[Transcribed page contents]
*** Block opens ***

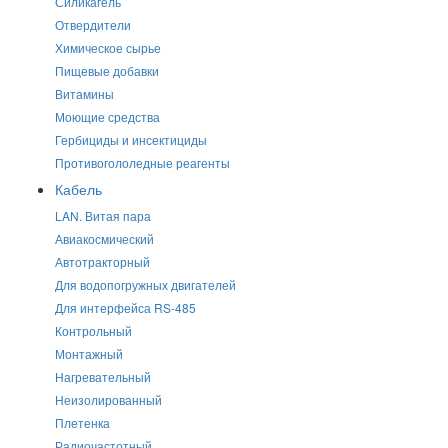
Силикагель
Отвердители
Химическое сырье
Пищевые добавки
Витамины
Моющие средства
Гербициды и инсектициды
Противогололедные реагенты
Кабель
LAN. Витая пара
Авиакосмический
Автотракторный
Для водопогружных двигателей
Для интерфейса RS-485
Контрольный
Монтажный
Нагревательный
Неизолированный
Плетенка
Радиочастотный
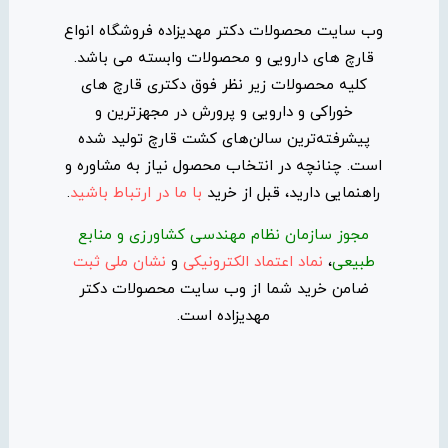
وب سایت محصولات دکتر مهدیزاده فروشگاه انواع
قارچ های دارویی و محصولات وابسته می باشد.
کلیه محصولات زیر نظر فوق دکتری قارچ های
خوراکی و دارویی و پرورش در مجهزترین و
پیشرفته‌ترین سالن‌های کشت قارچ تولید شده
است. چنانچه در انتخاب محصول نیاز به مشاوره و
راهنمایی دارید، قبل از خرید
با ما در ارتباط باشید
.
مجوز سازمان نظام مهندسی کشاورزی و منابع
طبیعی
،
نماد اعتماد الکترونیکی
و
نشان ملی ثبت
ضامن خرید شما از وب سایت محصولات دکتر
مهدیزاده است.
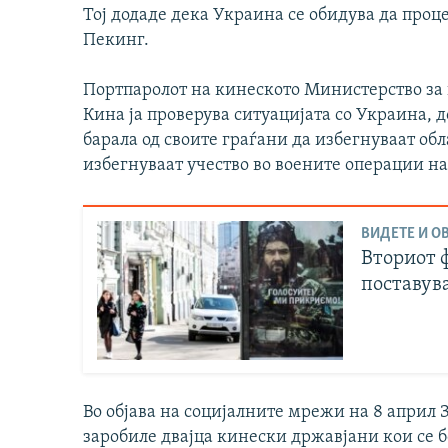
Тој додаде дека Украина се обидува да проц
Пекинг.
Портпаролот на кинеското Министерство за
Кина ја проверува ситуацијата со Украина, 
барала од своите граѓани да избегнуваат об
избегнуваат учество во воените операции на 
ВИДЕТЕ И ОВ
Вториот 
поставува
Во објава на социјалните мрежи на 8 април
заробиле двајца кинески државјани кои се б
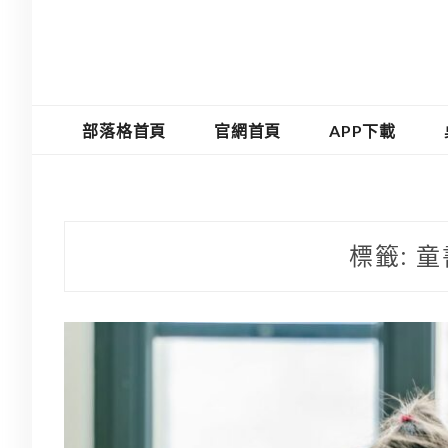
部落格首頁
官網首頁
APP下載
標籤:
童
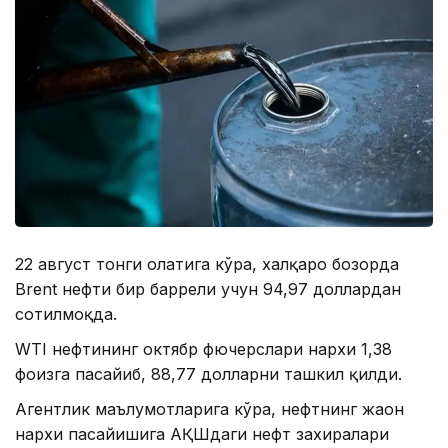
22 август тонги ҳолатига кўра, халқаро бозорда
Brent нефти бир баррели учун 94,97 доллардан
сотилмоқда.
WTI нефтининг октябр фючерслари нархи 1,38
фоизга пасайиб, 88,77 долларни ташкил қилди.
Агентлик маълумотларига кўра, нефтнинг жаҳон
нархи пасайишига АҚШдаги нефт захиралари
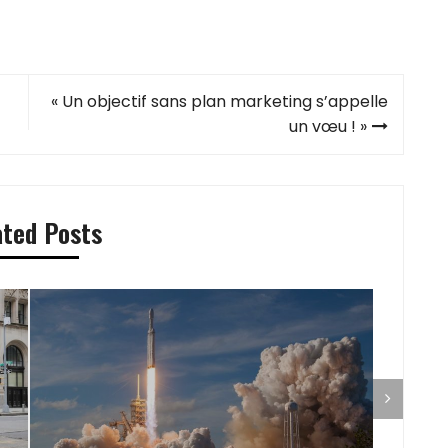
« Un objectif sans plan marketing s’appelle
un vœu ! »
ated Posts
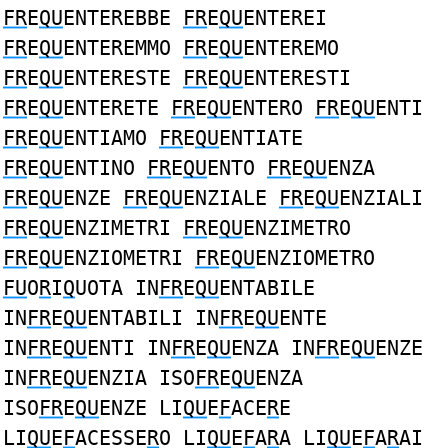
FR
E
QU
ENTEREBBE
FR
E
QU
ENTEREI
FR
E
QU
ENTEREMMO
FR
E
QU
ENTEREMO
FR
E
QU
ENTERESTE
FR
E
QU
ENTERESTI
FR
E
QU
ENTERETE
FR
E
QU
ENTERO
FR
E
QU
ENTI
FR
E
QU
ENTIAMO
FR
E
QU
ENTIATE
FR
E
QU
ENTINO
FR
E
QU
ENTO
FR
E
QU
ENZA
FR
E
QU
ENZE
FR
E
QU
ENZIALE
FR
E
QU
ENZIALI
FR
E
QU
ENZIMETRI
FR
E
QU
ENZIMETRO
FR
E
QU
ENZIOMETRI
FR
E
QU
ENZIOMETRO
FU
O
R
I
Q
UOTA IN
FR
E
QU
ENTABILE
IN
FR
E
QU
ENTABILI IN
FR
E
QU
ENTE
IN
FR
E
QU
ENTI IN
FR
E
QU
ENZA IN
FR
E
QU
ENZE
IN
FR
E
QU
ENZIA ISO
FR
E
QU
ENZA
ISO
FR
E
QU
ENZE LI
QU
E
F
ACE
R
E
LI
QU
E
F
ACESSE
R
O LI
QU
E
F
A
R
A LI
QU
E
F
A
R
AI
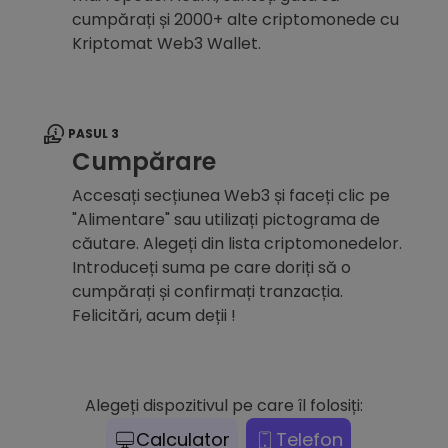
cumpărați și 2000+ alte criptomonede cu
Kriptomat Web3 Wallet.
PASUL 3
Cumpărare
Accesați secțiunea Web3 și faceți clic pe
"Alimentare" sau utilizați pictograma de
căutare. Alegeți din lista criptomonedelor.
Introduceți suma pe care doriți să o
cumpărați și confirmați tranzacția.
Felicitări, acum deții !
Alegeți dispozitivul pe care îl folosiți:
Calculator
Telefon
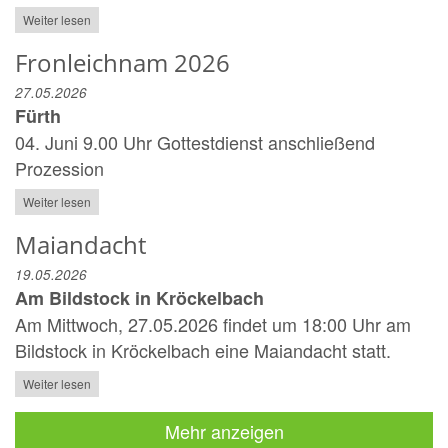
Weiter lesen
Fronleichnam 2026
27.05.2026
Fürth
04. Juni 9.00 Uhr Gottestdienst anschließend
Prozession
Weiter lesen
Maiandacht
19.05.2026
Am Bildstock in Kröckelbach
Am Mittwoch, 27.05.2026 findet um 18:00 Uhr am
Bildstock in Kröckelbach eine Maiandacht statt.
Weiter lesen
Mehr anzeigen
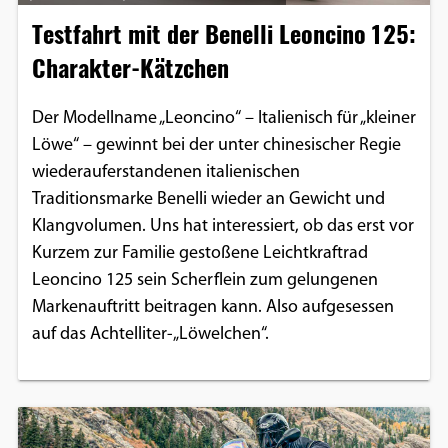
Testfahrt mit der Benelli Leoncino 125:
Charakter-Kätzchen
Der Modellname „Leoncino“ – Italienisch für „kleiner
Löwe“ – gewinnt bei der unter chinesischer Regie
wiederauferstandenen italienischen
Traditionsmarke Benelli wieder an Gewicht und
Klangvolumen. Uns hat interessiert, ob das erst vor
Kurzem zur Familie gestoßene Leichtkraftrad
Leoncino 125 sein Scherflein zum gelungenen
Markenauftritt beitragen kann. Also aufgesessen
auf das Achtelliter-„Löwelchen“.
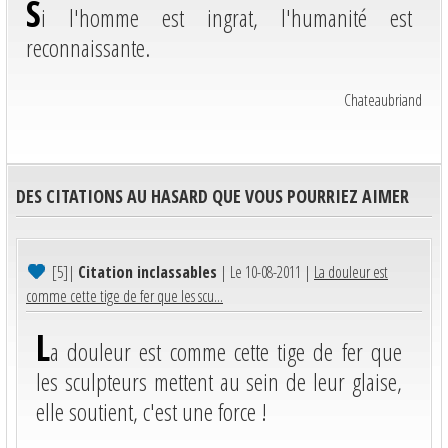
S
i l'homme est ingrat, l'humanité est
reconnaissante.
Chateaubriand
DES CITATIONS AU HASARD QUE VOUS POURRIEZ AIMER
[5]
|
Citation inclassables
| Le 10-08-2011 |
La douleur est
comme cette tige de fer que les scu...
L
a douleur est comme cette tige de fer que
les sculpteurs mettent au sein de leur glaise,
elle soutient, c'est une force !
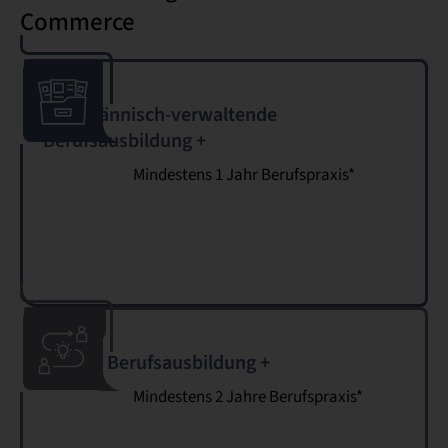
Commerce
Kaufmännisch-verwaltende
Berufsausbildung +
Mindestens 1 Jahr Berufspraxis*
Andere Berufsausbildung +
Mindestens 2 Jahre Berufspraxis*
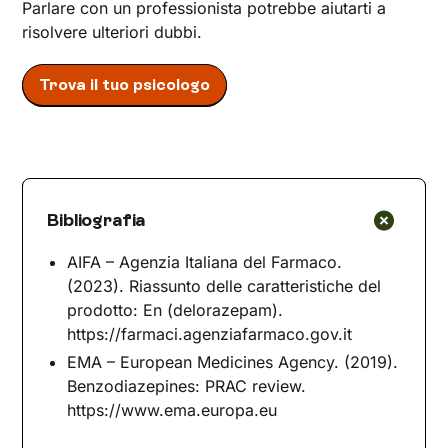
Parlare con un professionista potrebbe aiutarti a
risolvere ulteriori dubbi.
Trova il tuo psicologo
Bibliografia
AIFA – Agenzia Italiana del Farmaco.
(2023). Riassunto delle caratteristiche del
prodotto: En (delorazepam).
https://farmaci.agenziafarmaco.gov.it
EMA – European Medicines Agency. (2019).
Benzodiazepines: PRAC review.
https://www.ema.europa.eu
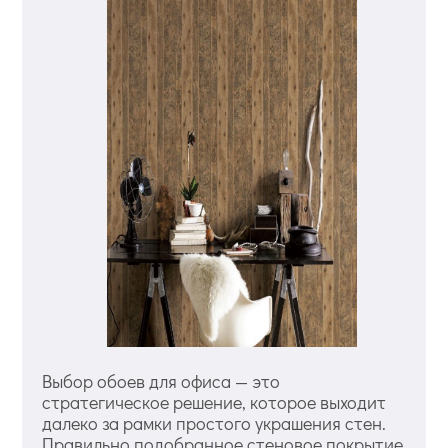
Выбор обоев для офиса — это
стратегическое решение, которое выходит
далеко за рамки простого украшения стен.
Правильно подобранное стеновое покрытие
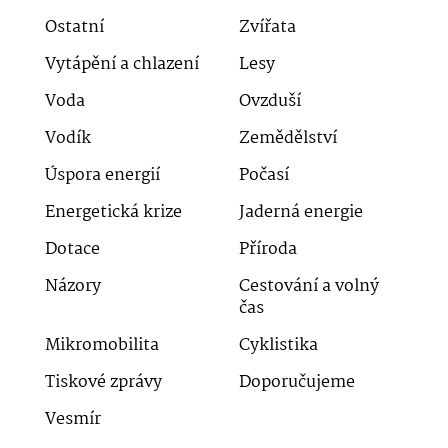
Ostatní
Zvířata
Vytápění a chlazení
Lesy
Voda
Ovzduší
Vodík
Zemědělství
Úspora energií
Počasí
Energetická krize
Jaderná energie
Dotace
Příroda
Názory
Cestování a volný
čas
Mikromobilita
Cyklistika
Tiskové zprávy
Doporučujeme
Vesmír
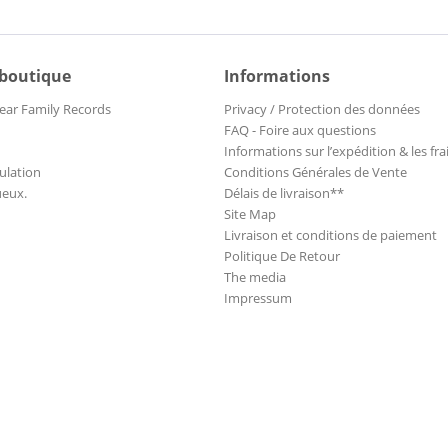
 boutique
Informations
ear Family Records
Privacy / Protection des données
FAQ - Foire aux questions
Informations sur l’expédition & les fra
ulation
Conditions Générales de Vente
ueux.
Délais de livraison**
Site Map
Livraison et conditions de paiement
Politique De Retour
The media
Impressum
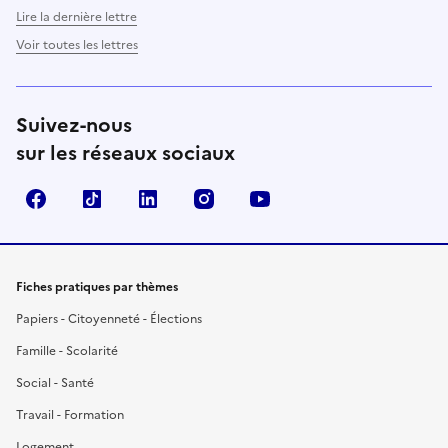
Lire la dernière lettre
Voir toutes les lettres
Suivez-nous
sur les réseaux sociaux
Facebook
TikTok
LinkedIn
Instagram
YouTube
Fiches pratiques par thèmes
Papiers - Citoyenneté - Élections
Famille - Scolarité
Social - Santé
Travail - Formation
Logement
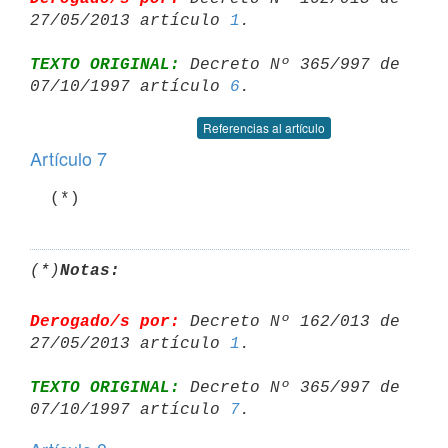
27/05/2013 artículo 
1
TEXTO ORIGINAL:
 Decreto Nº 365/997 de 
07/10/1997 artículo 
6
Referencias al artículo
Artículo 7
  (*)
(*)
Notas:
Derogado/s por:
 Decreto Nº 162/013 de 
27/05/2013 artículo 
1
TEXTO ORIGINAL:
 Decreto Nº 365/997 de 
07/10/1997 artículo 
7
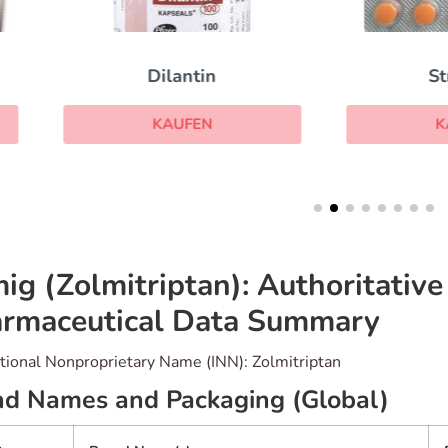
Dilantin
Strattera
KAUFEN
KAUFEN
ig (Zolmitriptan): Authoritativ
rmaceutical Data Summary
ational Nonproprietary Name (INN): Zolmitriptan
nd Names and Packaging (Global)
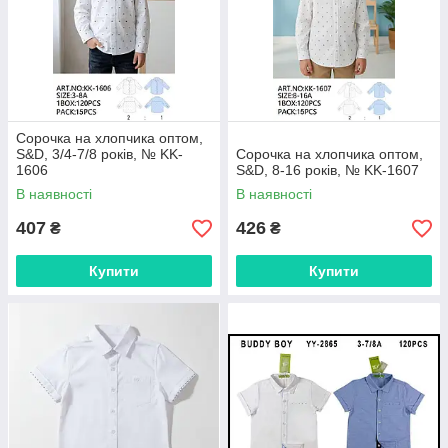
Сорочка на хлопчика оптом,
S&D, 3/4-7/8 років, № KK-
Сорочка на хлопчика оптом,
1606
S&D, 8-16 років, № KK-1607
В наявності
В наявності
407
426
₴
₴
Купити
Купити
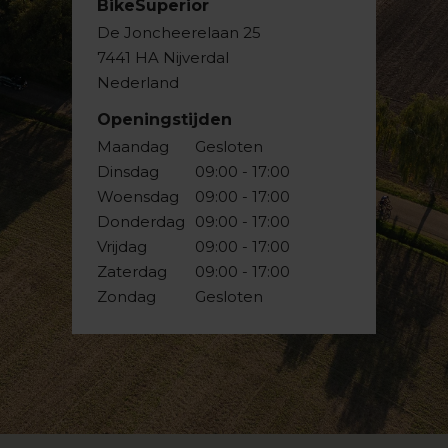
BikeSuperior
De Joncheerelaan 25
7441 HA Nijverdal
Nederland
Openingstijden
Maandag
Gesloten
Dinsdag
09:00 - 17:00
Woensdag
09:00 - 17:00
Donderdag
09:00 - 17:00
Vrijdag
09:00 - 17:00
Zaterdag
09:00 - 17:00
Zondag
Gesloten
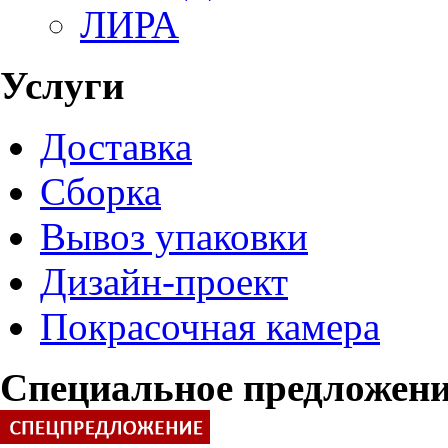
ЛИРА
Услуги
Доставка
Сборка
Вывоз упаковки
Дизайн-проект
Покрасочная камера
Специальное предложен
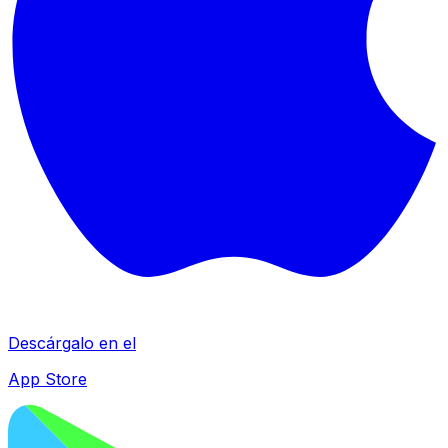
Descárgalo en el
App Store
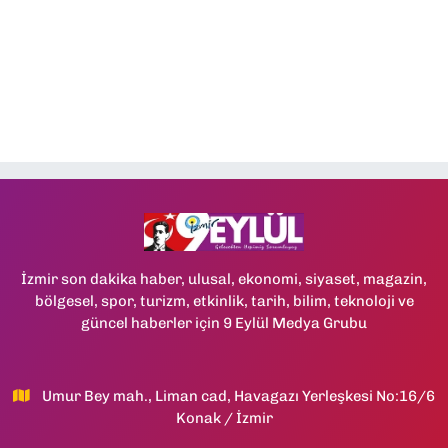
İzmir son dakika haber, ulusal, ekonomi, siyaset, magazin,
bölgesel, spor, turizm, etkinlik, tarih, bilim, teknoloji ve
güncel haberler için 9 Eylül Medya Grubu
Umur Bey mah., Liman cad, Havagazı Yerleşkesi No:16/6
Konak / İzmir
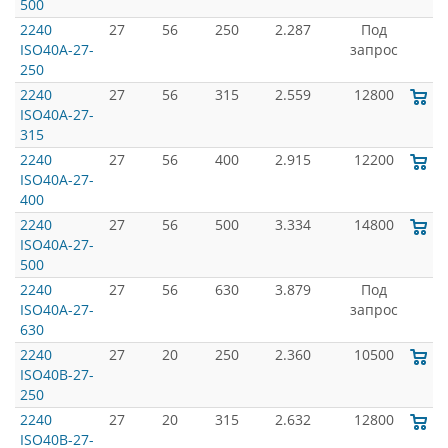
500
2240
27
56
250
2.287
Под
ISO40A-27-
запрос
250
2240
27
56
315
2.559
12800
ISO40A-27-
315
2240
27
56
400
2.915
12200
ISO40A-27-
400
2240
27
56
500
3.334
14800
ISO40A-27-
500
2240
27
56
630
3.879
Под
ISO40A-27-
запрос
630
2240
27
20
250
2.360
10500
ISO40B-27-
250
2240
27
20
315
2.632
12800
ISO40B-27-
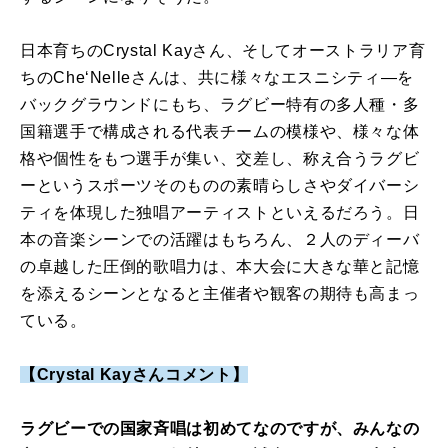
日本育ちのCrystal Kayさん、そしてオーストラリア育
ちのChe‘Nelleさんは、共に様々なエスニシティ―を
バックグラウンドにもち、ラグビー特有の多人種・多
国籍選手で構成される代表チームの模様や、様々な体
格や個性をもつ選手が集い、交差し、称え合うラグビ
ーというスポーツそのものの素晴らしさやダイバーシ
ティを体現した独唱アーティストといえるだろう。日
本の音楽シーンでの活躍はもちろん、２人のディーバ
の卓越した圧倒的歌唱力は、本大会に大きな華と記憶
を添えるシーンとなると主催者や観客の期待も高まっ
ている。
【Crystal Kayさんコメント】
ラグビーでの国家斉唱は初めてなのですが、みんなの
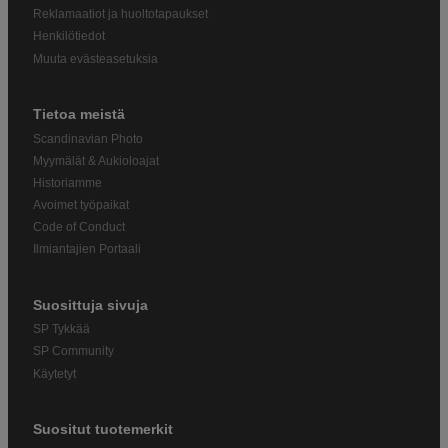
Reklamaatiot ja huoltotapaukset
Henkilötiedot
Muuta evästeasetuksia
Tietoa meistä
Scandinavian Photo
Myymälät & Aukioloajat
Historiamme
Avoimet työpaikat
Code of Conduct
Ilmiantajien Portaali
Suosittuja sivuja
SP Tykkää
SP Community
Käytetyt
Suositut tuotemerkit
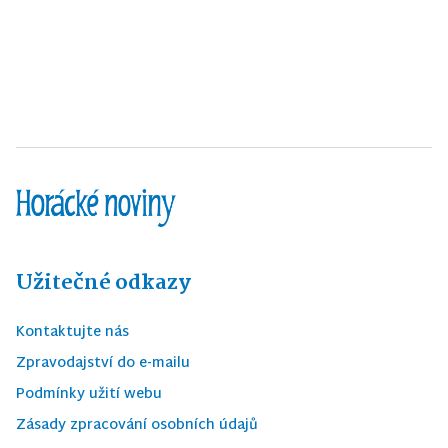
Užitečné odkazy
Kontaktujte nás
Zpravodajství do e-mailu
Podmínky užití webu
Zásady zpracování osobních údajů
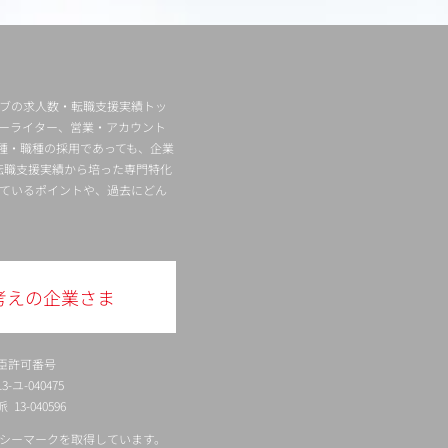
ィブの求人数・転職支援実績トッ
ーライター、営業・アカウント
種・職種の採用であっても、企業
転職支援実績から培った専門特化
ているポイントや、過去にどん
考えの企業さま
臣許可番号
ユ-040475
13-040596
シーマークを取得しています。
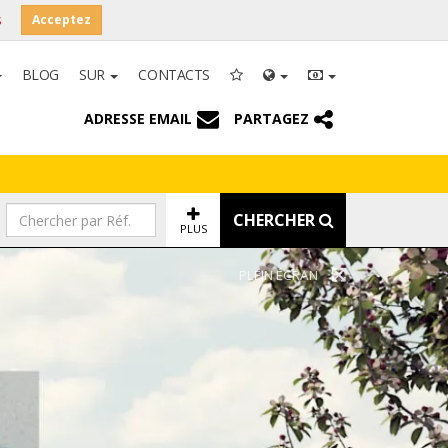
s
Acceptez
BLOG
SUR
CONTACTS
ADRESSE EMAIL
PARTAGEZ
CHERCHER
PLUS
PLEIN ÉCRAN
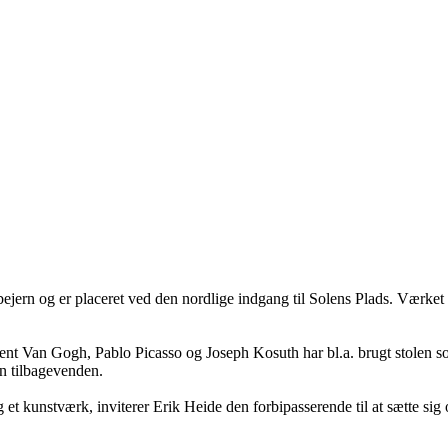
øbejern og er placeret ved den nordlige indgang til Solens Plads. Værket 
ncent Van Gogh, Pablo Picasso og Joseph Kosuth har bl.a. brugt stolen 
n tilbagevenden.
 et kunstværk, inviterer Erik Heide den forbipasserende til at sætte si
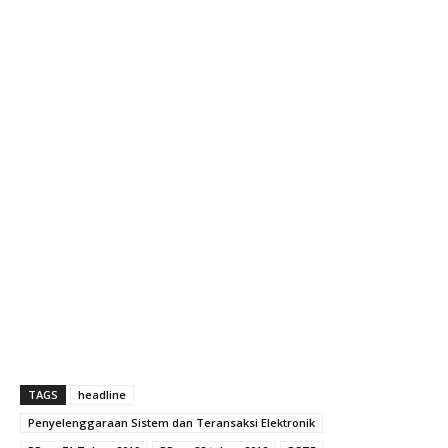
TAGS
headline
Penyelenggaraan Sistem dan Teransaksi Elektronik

*** Block closes ***

__HOW TO COMPLETE THIS TASK__
From the entries above, copy every line that holds the word "قارچ".

__EXERCISE ANSWER__
قارچ های دارویی و محصولات وابسته می باشد.
کلیه محصولات زیر نظر فوق دکتری قارچ های
پیشرفته‌ترین سالن‌های کشت قارچ تولید شده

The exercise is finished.